The Zig Zag of a Bug

In the past couple of months I’ve been thinking, constantly, in the French expression Savoir Faire.

 It strikes me, suddenly, like a bug in my head. I try to avoid it but it always comes back.

Sometimes it happens while I wander around in my studio but, also, in the middle of a conversation.

Like a two-headed, miniature flying ghost. 

I repeat to myself: to know, to make. Knowledge, making.
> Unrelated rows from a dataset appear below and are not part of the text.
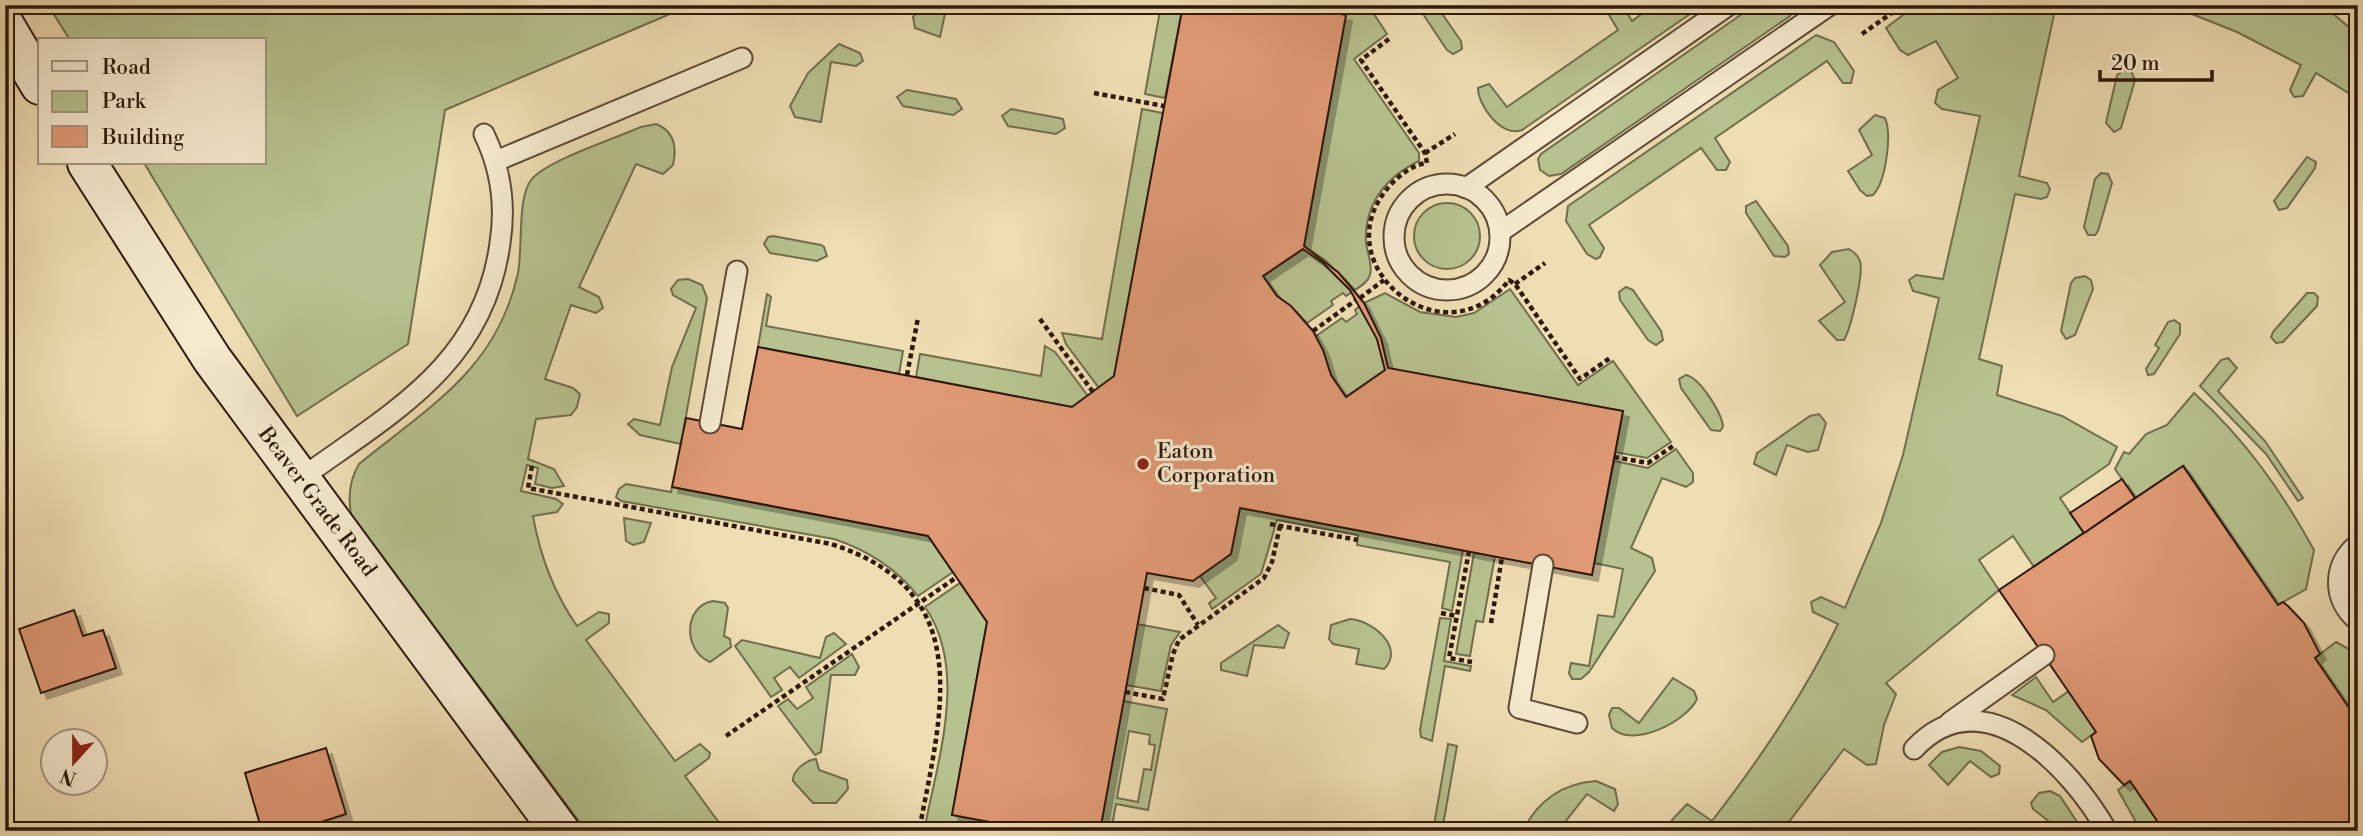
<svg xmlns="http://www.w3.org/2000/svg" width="2363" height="836" viewBox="0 0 2363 836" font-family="'Libre Bodoni',serif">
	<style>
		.green { fill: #b6c28f; stroke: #726e4e; stroke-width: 2; fill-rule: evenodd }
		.building { fill: #df9975; stroke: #2e190d; stroke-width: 2; fill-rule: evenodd; filter: url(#shadow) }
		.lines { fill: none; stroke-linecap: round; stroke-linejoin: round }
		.lane-casing { stroke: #5e4a36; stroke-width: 23 }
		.secondary-casing { stroke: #2e190d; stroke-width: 42 }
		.path { stroke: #2e190d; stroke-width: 4.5; stroke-dasharray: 5 3.5; stroke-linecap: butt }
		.lane { stroke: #f5e9ce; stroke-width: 19 }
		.secondary { stroke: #f5e9ce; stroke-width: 38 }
		.poi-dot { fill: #8f2418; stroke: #f5e9ce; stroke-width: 2.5 }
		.labels { text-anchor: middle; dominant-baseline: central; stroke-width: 6; stroke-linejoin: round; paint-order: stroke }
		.poi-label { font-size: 21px; fill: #2e190d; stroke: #f5e9ce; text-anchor: start }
		.street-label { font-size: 21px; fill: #2e190d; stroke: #f5e9ce }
	</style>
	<defs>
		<filter id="shadow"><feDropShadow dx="6" dy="6" stdDeviation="0" flood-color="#0004"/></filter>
	</defs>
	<rect width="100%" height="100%" fill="#efddb3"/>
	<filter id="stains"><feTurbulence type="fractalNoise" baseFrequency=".00286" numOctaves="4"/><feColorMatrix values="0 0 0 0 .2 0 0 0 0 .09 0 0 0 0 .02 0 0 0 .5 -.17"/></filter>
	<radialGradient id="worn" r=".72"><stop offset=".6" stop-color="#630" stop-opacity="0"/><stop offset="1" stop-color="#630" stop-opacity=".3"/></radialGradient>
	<g class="green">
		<path d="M48 5H691L445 110 408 344 297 416 144 163H264V40H70Z"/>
		<path d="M923 5H947L940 37 915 28 913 17Z"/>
		<path d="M1161 5H1183L1165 98 1145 94Z"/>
		<path d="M1294 5H1368L1387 34 1354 59 1419 153V161C1386 177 1364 204 1366 243 1367 253 1373 264 1370 275 1368 282 1361 286 1355 290L1325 260 1304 246 1346 15Z"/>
		<path d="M1417 5H1436L1461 41 1462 49 1453 54 1447 50Z"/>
		<path d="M1603 5H1622L1632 21 1654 5H1703L1522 130C1502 138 1478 106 1478 88L1489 84 1507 107 1618 30Z"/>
		<path d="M1755 5 1795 7 1790 16 1561 174 1549 176 1540 170 1538 159 1541 154Z"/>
		<path d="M1916 5H2089L2084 14 2055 10 2019 176 2047 183 2050 189 2047 197 2041 199 2015 194 1979 359 2002 366 1997 395 2062 416 2117 447 2109 464 2060 498 2084 533 2034 567 2013 536 1979 560 1999 590 1886 683 1896 694 1884 725 1876 764 1867 765 1844 749 1782 831H1671L1672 820 1687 804 1712 821C1760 759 1804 695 1838 624L1813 612 1811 602 1821 597 1845 608 1881 523 1903 455 1939 298 1913 291 1909 280 1916 275 1943 279 1980 116 1942 109 1935 103 1938 90 1958 78 1936 41 1908 55 1900 50 1886 28Z"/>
		<path d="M2169 5H2323L2358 35V99L2316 73 2303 96 2294 97 2290 90 2301 65 2237 32Z"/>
		<path d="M1816 35 1834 42 1854 71 1851 83H1843L1827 61 1715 138 1730 162 1726 170H1717L1701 148 1589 225 1604 248 1600 257 1596 259 1587 254 1566 221 1568 206Z"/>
		<path d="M839 44 860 53 863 61 856 66 831 62 821 122 795 117 790 106 808 73Z"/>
		<path d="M2124 70 2131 71 2135 80 2121 128 2114 132 2106 123 2117 75Z"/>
		<path d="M907 90 956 99 962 109 953 115 903 106 897 97Z"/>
		<path d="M1011 109 1059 118 1063 119 1065 128 1056 134 1008 126 1002 116Z"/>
		<path d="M1142 109 1163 113 1114 376 1099 388 1066 344 1062 333 1102 339Z"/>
		<path d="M1875 115 1885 118C1892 134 1886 182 1873 195L1867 196 1860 190 1848 171 1872 155 1859 130Z"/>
		<path d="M656 124C674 131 677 147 673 165L663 174 636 164 579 287 599 297 603 308 596 313 571 305 545 379 573 388 580 394 577 407 571 415 536 419 528 459 554 469 564 486 552 488 535 484 538 468 527 465 521 491 556 499 563 504 557 512 533 516C540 556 554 593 577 626L599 612 609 614V623L586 640 675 761 700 744 710 753 709 758 685 776 725 831H586L351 514C348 497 350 479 359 464 430 406 497 369 518 273 523 247 517 199 531 180 546 161 616 138 641 127Z"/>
		<path d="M2307 157 2316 162 2315 168 2287 208 2279 210 2274 201Z"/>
		<path d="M2101 173 2108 174 2112 183 2098 231 2095 235H2088L2084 227 2095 179Z"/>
		<path d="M1756 201 1788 246 1789 254 1785 257 1774 256 1746 213V206Z"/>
		<circle cx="1447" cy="236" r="33"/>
		<path d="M773 236 821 245 824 247 827 256 817 261 770 253 764 244 768 237Z"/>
		<path d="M1303 249 1323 263 1352 292 1346 296 1343 293 1331 301 1333 305 1307 323 1277 296 1263 276Z"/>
		<path d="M1849 249C1854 252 1858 255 1860 261 1864 273 1851 328 1844 340H1837L1819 321 1845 302 1820 265 1832 252Z"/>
		<path d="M2085 276 2091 280 2093 289 2075 335 2066 339 2061 331 2071 283 2075 278Z"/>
		<path d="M688 279 702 285 707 298 681 444 640 435 628 424 634 419 660 425 672 367 696 308 673 295 671 289 678 280Z"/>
		<path d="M1626 287 1633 290 1661 331 1663 340 1656 345 1648 340 1620 300 1619 292Z"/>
		<path d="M1510 289 1578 385 1613 361 1671 442 1647 458 1615 452 1623 411 1388 368 1381 338 1364 303 1385 293 1420 312 1456 317 1474 313Z"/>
		<path d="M2307 293H2314L2318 297 2317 306 2283 342 2276 343 2271 337 2273 332Z"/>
		<path d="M767 294 771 297 766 326 903 351 899 374 758 347Z"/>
		<path d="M1361 305 1377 339 1385 370 1346 397 1331 375 1316 336 1342 318 1346 322 1357 314 1355 310Z"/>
		<path d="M2174 320 2180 324V334L2154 374 2148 375 2146 369 2159 348 2155 345 2168 322Z"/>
		<path d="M1045 346 1055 352 1088 396 1072 407 916 377 920 354 1041 376Z"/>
		<path d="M2228 358 2237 368 2218 391 2265 441 2303 498 2298 501 2266 454 2200 386 2221 360Z"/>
		<path d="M1686 375C1700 378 1722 413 1723 427L1720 431 1711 430 1681 388 1679 379Z"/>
		<path d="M2194 393C2245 439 2281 490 2314 550L2306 589 2278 605 2184 466 2135 498 2115 469 2124 452 2129 454 2146 434 2167 425Z"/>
		<path d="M1819 414 1826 423 1818 450 1808 452 1787 445 1776 475 1754 464 1757 453 1810 416Z"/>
		<path d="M1676 449 1693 473V482L1686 487 1662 478 1631 548 1652 558 1655 571 1589 672 1581 679H1572L1569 673 1571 663 1589 666 1598 615 1614 617 1623 569 1594 563 1614 461 1648 468Z"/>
		<path d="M626 484 671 492 672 487 928 536 953 572 918 596C896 568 867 550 834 539L621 501 616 497 619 489Z"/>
		<path d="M1240 508 1463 550 1452 611 1442 608 1450 562 1357 545 1358 535 1277 520 1261 574 1212 609 1209 603 1216 598 1200 576 1231 554Z"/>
		<path d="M624 518 651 523 644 542 633 545 626 541Z"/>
		<path d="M1474 553 1495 556 1483 622 1476 621 1470 656 1456 654Z"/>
		<path d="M960 583 987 622 952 815 1038 831H924C937 762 969 670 925 607Z"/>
		<path d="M713 601 725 603 728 608 724 636 730 639 731 647 710 662C683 651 683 606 713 601Z"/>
		<path d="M1440 618 1451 619 1444 661 1471 666 1470 671 1445 666 1432 741 1421 737 1420 730Z"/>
		<path d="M1350 619C1371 620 1406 647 1384 669L1356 664 1359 649 1333 644 1329 639 1331 625Z"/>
		<path d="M1137 624 1180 632 1171 645 1161 691 1126 685Z"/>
		<path d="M1278 625 1289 633 1284 648 1254 645 1247 676 1221 670V663Z"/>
		<path d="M834 633 846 644 799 678 790 667 774 678 782 690 771 697 735 646 742 640 820 658 826 637Z"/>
		<path d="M2336 642 2358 654V721L2315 658Z"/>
		<path d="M852 654 859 667 855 675H831L821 752 815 755 778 706 788 699 797 709 813 698 806 687Z"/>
		<path d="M2036 677 2053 702 2069 691 2096 732 2082 742 2046 710 2012 695Z"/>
		<path d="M1673 678 1694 691 1697 699C1687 721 1633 749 1612 728L1609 715 1612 708H1619L1639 723Z"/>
		<path d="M1123 701 1167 709 1148 810 1116 804 1111 831H1100ZM1129 731 1150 735 1149 744 1155 745 1151 770 1144 769 1138 802 1117 798Z"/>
		<path d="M1448 744 1457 746 1442 831H1433Z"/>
		<path d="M1959 747 1981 751 2000 766 1999 774 1991 777 1970 761 1948 785 1929 765 1942 752Z"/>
		<path d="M816 759 819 770 847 780 848 789 836 803H813L793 781C792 771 806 760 816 759Z"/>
		<path d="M1596 781 1615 789 1618 804 1614 811 1587 794 1558 831H1523C1537 801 1563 783 1596 781Z"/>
		<path d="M2130 781 2164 831H2141L2118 790Z"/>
		<path d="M2050 791 2060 796 2083 831H2061L2033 809 2031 803 2039 793Z"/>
	</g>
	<g class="building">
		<path d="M1183 5H1294L1346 15 1304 246 1339 273 1364 303 1381 338 1388 368 1623 411 1592 575 1240 508 1231 554 1200 576 1193 581 1147 573 1100 831H1038L952 815 987 622 928 536 672 487 686 418 742 429 758 347 1072 407 1114 376ZM1303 249 1323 263 1350 290 1377 339 1385 370 1346 397 1331 375 1323 350 1313 331 1291 306 1277 296 1263 276Z"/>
		<path d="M2183 466 2278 605 2283 602 2288 606 2304 623 2320 654 2315 658 2358 721V831H2164L2130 781 2124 785 2099 759 2091 736 2096 732 1999 590Z"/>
		<path d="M2122 479 2135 498 2084 533 2070 513Z"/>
		<path d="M74 610 83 636 103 630 116 668 41 693 19 629Z"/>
		<path d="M326 748 346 814 303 828 304 831H262L245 773Z"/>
	</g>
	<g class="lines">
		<g class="lane-casing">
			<g id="lane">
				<path d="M496 161 742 58"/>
				<circle cx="1447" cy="237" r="53"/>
				<path d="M1466 188 1729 5"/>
				<path d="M1500 232 1830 5"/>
				<path d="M710 423 737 271"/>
				<path d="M300 479C391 413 484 365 500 243 506 205 501 169 484 134"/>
				<path d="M2358 544C2332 565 2332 600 2358 621"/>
				<path d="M1543 565 1519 708 1577 723"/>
				<path d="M1950 722 2044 655"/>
				<path d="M1914 749C1983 674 2071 767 2107 831"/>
			</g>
		</g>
		<g class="secondary-casing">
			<g id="secondary">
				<path d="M5 26 40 85"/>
				<path d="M87 163 212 359 560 831"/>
			</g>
		</g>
		<g class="path">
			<path d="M1862 34 1903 5"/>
			<path d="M1389 39 1361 60 1425 153 1427 163C1411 165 1397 177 1387 189 1323 266 1445 364 1509 280L1515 284 1580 379 1610 358"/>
			<path d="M1094 93 1164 106"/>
			<path d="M1425 153 1455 134"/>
			<path d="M1515 284 1545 263"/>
			<path d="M1360 298 1384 280"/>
			<path d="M1040 319 1093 392"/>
			<path d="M1313 331 1356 300"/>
			<path d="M907 375 918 318"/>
			<path d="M1614 457 1648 463 1673 446"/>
			<path d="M532 466 528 488 831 544C979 591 941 714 919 831"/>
			<path d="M1270 524 1358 540"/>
			<path d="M1469 551 1449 658 1472 662"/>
			<path d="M1144 588 1179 595 1198 625"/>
			<path d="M1441 613 1457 616"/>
			<path d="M1491 623 1502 557"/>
			<path d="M1125 692 1163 699 1173 654 1179 640 1264 578 1272 562 1280 526"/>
			<path d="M726 736 957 577"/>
		</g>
		<use href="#lane" class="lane"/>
		<use href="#secondary" class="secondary"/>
	</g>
	<circle class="poi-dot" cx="1143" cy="464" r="7"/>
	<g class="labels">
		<g class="poi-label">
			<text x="1157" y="452">Eaton<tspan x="1157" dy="24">Corporation</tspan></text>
		</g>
		<g class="street-label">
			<text transform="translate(317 502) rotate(53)">Beaver Grade Road</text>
		</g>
	</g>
	<rect width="2363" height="836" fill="none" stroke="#efddb3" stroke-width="28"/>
	<rect x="7" y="7" width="2349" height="822" fill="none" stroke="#2e190d" stroke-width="3.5"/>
	<rect x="14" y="14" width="2335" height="808" fill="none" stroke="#2e190d" stroke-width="2"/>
	<rect x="38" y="38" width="228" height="126" fill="#f5e9ce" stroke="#a59681" stroke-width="2"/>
	<rect x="52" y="61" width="35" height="10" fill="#f5e9ce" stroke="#a59681" stroke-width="2"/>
	<text x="102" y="74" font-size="21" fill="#2e190d">Road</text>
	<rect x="52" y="91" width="35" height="21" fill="#b6c28f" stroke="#a59681" stroke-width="2"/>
	<text x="102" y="108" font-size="21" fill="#2e190d">Park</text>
	<rect x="52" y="126" width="35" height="21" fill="#df9975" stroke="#a59681" stroke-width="2"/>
	<text x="102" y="144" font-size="21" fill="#2e190d">Building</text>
	<g transform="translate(74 762) rotate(201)"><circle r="33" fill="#f5e9ce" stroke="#a59681" stroke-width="2"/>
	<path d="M0-5L12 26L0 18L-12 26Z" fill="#8f2418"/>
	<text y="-10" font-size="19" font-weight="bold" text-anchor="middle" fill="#2e190d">N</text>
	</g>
	<path d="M2100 70v10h112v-10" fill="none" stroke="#2e190d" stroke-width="3.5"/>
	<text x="2111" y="70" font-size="21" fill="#2e190d" stroke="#f5e9ce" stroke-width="5" paint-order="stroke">20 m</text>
	<rect width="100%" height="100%" filter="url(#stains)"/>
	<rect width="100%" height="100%" fill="url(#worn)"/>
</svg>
This expression has different meanings. It can mean a proper behavior. It can mean a mayor experience in any discipline, craft or endeavor. Or it can simply mean the capacity to do something and to do it well. Usually, it involves time, commitment and expertise. For example, France is broadly known because of their great wines, breads and cheeses. They have a great Savoir Faire in this field. I am talking about centuries and centuries mastering how to cultivate, maturate, store, squeeze, transport, blend, distill, dry, liquefy and strain the liquid out of a thousand grapes. And the same applies to sourdough and smelly milk.

Savoir, faire.

In English, Savoir Faire is translated to the catchy term Know how, that seems to mean the same although it is very different. In the United States this expression can describe a practical skill or it can be used alongside with entrepreneur ideas, branding and start-ups endeavors. The Know how is like the trick or the secret behind a company or a person success. It doesn’t involve the hands, the smell or any mystical sense. It doesn’t travel in time, from generation to generation, through oral tales. It’s more like a good slogan or a clear signature.

And in Colombia, in Spanish, do we have a similar expression? 

El que sabe, sabe
El teje maneje

Saber cómo es el maní

The one who knows, knows
The knitting and the handling
To know how a peanut is.

Am I a son of this cultural puzzles?

Then I come back. Sometimes to a painting. Sometimes to a conversation. Espanto el zancudo. But I know it will come back.